#### Exercise aim:
Reproduce, unchanged, the items starting at the line containing "From the standpoint" and ending at the line containing "Answer: approximately 225°", both lines included, and omit the pictures from your copy.
--*--
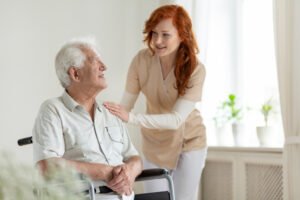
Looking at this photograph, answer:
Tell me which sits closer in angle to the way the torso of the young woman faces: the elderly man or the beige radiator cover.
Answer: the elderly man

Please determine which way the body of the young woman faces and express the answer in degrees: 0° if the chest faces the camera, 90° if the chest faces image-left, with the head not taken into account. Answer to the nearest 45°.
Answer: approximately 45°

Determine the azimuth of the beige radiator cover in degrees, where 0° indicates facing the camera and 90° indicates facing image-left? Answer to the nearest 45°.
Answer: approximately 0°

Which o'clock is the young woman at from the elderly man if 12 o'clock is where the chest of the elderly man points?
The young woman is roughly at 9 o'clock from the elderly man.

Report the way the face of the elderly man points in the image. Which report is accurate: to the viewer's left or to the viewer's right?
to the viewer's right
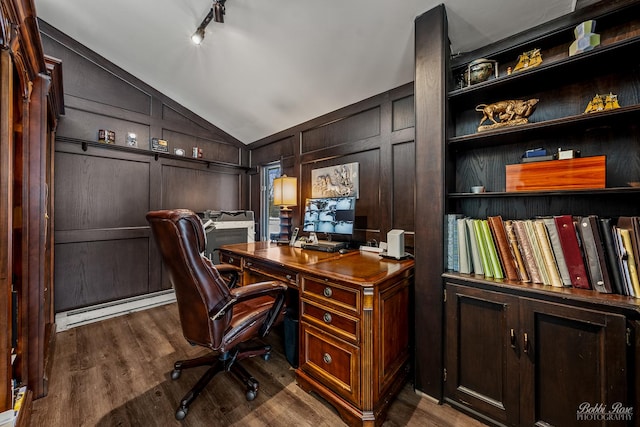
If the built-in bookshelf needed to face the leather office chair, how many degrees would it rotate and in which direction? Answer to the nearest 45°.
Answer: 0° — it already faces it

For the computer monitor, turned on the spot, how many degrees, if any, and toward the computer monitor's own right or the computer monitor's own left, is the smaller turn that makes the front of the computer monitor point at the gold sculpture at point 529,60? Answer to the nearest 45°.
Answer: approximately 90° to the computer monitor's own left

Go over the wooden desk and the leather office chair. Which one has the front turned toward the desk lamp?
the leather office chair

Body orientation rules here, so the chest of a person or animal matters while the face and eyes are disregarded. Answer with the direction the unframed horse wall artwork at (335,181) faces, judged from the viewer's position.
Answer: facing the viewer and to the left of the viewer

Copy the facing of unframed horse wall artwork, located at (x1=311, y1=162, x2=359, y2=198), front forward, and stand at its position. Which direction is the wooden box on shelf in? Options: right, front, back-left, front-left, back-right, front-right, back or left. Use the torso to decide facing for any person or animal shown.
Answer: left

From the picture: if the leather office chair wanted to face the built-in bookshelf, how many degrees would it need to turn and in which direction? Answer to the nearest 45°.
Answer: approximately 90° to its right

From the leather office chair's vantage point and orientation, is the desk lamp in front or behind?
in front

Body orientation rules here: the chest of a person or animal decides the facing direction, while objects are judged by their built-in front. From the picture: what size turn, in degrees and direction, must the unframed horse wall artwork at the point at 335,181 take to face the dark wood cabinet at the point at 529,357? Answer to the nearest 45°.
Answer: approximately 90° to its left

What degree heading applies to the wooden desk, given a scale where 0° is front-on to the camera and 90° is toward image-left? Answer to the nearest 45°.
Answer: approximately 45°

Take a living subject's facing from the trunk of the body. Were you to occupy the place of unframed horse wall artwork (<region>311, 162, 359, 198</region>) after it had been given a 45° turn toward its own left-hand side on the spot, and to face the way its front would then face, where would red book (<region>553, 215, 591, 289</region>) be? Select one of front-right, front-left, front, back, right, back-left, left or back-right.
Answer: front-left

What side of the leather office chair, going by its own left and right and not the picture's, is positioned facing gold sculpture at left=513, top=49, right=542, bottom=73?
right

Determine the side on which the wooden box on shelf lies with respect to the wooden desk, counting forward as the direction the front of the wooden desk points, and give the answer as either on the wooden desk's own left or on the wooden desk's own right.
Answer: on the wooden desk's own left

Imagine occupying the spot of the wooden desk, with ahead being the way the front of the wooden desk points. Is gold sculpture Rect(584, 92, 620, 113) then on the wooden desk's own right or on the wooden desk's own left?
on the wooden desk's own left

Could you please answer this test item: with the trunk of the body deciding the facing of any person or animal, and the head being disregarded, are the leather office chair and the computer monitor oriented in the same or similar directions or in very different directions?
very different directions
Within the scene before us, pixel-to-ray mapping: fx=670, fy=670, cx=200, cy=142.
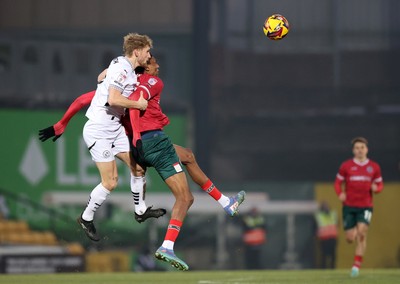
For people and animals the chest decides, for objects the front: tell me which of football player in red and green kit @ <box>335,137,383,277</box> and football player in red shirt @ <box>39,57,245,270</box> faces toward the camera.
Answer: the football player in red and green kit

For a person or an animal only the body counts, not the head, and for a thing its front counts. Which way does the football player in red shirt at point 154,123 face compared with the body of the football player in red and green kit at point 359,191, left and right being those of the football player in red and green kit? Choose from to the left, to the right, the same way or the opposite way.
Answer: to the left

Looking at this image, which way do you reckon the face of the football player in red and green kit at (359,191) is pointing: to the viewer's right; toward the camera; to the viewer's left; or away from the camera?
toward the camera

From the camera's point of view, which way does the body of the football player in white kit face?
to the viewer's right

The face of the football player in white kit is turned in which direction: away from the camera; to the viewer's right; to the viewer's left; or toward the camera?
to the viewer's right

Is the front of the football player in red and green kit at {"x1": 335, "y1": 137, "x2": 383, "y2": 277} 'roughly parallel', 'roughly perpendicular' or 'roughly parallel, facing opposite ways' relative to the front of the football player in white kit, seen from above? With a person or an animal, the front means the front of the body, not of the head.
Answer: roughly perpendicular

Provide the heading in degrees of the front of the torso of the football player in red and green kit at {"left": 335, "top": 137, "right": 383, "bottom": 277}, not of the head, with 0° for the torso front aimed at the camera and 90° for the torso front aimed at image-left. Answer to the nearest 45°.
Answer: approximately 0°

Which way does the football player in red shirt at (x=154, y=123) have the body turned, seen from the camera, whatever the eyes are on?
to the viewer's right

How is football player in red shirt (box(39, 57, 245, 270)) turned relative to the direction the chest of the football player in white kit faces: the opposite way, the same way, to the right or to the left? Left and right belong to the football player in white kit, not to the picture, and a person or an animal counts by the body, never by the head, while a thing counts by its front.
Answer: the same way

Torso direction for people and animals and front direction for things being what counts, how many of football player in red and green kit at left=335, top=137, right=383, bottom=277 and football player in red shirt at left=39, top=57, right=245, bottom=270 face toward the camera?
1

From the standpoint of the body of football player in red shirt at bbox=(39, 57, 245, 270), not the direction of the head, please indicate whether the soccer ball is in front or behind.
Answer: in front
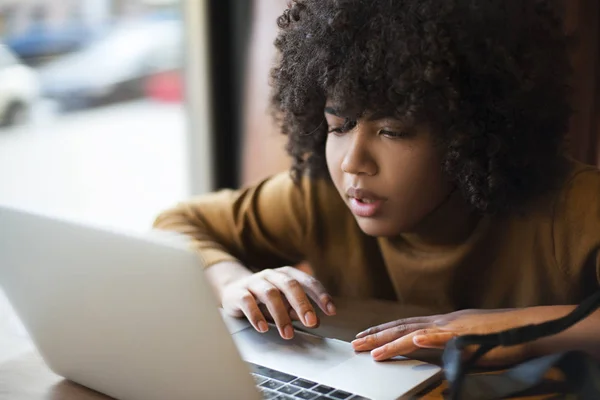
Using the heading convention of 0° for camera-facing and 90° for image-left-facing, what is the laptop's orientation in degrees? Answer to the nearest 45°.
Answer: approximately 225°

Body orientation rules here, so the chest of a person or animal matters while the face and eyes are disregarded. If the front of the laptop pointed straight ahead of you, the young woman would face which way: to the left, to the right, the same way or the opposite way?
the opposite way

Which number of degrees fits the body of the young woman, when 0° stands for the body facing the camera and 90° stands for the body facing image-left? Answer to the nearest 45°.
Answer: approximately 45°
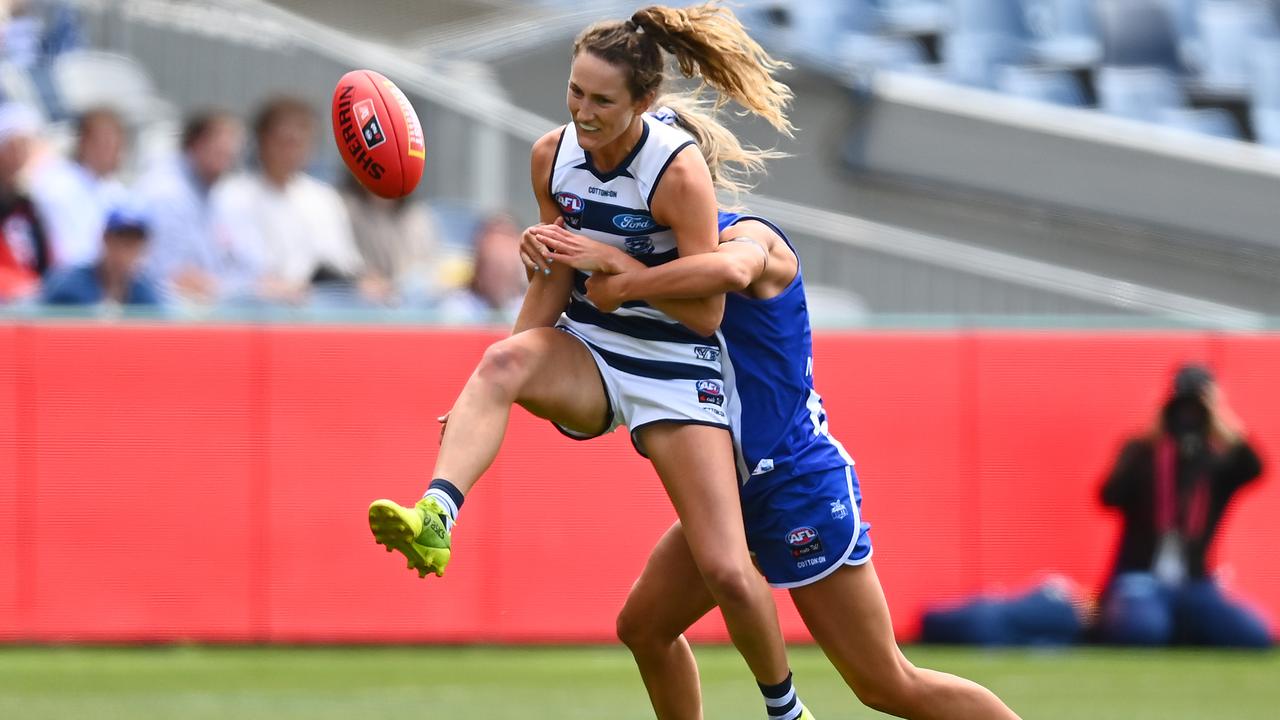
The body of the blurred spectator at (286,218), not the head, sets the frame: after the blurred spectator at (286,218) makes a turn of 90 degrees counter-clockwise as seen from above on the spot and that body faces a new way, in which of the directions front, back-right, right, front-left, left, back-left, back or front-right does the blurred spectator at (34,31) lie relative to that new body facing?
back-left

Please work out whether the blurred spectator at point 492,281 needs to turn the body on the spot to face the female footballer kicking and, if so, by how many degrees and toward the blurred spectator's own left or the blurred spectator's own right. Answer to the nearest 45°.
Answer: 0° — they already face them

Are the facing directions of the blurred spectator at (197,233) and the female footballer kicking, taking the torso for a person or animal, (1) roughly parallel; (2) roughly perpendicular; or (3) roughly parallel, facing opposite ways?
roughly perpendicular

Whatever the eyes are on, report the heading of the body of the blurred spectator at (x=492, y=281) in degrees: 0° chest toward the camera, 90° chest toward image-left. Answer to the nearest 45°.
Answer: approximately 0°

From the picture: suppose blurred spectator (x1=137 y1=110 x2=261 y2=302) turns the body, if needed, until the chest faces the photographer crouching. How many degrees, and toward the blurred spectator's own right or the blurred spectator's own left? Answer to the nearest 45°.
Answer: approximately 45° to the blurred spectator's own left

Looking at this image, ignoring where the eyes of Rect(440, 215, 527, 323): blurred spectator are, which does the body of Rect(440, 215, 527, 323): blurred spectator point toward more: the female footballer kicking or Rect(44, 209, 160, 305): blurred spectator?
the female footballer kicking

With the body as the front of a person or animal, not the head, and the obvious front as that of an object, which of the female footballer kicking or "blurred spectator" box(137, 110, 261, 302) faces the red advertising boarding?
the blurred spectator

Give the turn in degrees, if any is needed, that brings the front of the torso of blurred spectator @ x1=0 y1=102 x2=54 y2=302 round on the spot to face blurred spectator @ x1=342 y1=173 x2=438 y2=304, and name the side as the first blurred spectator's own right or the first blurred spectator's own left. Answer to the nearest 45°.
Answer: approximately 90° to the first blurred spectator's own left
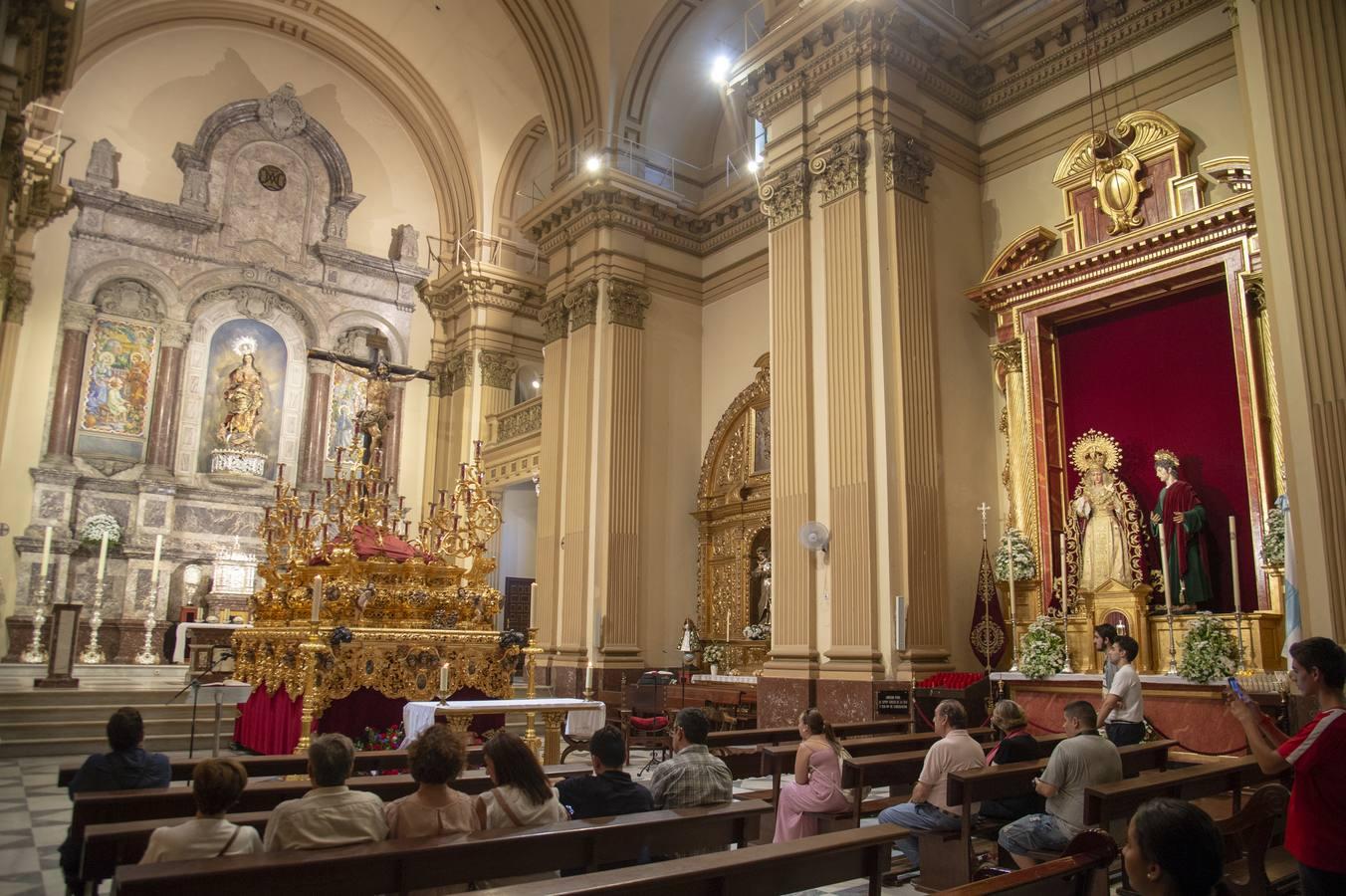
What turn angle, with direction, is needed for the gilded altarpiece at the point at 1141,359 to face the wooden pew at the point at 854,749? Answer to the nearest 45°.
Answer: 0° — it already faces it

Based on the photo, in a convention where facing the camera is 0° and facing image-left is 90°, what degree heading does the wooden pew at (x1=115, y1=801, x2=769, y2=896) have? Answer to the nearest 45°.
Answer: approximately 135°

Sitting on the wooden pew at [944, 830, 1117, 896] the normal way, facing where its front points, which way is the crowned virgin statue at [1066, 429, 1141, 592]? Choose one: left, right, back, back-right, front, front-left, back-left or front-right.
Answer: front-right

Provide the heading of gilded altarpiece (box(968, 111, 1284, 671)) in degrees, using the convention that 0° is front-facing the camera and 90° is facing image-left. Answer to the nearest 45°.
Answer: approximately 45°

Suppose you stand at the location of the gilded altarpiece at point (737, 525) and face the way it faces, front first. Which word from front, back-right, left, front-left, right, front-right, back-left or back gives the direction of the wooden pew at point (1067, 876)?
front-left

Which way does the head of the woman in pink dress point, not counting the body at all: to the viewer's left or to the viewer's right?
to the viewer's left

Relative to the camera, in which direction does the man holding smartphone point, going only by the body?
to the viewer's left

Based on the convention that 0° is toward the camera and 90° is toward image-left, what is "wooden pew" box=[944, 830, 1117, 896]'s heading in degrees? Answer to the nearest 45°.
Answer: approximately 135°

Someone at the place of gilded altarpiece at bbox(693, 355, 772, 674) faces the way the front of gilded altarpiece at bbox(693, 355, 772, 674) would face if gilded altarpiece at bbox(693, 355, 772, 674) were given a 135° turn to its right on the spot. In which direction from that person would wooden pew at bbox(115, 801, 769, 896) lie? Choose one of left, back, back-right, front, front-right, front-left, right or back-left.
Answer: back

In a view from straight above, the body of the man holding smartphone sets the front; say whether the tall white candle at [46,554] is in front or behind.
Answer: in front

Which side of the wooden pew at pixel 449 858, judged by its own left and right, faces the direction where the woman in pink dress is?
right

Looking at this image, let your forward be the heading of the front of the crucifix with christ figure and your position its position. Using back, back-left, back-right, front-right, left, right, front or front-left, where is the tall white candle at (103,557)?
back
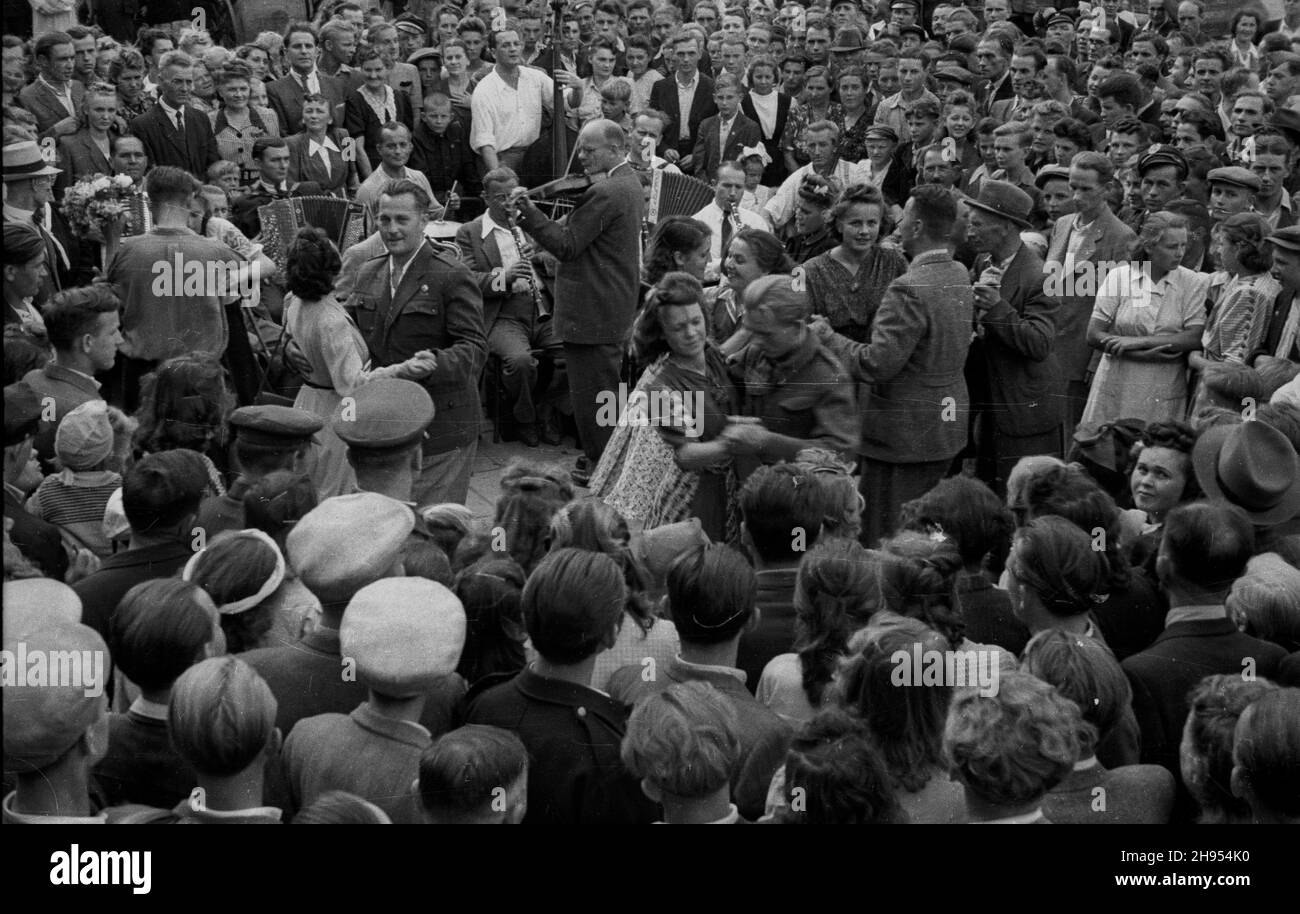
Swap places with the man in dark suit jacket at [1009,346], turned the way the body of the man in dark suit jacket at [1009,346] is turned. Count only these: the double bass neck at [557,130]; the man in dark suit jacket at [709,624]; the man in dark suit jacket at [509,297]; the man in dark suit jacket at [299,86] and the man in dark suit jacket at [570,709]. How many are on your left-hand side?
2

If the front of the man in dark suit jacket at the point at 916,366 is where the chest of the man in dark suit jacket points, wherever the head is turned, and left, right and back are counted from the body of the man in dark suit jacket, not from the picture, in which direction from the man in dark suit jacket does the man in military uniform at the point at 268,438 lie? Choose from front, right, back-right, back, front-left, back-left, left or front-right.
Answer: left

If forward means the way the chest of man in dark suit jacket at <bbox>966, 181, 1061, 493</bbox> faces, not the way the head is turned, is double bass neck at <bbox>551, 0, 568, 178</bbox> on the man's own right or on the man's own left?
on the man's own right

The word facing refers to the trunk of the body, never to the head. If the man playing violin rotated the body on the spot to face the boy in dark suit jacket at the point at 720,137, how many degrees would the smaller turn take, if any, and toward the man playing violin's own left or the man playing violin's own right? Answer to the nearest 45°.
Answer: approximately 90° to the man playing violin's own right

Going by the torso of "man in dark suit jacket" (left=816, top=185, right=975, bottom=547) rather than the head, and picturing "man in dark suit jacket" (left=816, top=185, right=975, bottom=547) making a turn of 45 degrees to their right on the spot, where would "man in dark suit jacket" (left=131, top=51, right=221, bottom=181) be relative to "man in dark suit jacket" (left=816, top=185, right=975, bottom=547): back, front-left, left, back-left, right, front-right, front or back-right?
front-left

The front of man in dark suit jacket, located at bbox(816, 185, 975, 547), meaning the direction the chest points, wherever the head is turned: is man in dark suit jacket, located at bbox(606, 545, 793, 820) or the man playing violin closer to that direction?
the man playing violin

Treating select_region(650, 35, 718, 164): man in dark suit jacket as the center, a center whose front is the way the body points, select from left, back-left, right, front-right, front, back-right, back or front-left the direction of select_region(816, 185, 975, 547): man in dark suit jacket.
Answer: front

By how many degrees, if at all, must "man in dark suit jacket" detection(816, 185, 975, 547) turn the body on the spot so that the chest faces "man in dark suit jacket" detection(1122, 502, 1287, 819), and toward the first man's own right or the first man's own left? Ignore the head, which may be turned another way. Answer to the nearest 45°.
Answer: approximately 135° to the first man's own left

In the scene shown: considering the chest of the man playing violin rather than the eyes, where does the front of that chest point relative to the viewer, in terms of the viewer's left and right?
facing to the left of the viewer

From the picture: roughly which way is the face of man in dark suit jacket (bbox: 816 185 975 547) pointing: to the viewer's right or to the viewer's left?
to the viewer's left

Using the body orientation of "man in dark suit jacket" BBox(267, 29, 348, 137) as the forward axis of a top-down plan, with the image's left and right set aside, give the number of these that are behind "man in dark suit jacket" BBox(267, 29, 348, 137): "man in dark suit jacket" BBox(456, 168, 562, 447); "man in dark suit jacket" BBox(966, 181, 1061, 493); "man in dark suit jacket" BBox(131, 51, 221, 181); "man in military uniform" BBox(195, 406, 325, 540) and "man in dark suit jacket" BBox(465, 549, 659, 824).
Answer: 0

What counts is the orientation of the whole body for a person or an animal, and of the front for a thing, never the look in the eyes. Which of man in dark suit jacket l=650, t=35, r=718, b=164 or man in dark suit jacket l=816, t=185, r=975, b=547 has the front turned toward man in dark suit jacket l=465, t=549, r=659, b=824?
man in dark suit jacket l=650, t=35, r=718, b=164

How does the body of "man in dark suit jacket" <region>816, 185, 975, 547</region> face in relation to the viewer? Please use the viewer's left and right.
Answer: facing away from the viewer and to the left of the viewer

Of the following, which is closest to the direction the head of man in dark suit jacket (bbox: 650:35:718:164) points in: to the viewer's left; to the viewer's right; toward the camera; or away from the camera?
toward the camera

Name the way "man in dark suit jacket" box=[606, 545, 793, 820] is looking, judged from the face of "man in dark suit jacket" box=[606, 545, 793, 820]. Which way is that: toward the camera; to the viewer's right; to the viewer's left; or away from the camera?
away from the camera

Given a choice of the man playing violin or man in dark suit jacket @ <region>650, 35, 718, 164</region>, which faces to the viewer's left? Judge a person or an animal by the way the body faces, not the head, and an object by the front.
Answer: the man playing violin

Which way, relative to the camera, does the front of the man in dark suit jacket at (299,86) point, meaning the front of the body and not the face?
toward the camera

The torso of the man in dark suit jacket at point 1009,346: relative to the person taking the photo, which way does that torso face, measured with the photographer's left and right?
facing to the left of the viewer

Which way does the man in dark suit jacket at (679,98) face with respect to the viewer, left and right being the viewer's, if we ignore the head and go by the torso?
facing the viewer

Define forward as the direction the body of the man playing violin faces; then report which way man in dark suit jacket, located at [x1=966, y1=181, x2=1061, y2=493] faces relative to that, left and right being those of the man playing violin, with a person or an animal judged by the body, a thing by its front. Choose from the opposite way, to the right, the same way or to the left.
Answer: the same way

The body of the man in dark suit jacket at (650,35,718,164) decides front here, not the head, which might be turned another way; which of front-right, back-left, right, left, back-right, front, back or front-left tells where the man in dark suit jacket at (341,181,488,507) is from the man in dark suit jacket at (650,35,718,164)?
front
--*--
#### Exercise output:
From the standpoint of the body of football player in red shirt at bbox=(39, 57, 245, 270), not the direction of the head, please indicate whether the soccer ball is in front or behind.
Answer: in front
Using the heading convention of 0° for camera-facing and 90° for image-left-facing, what is the laptop's orientation in degrees? Answer to the nearest 45°.
Answer: approximately 225°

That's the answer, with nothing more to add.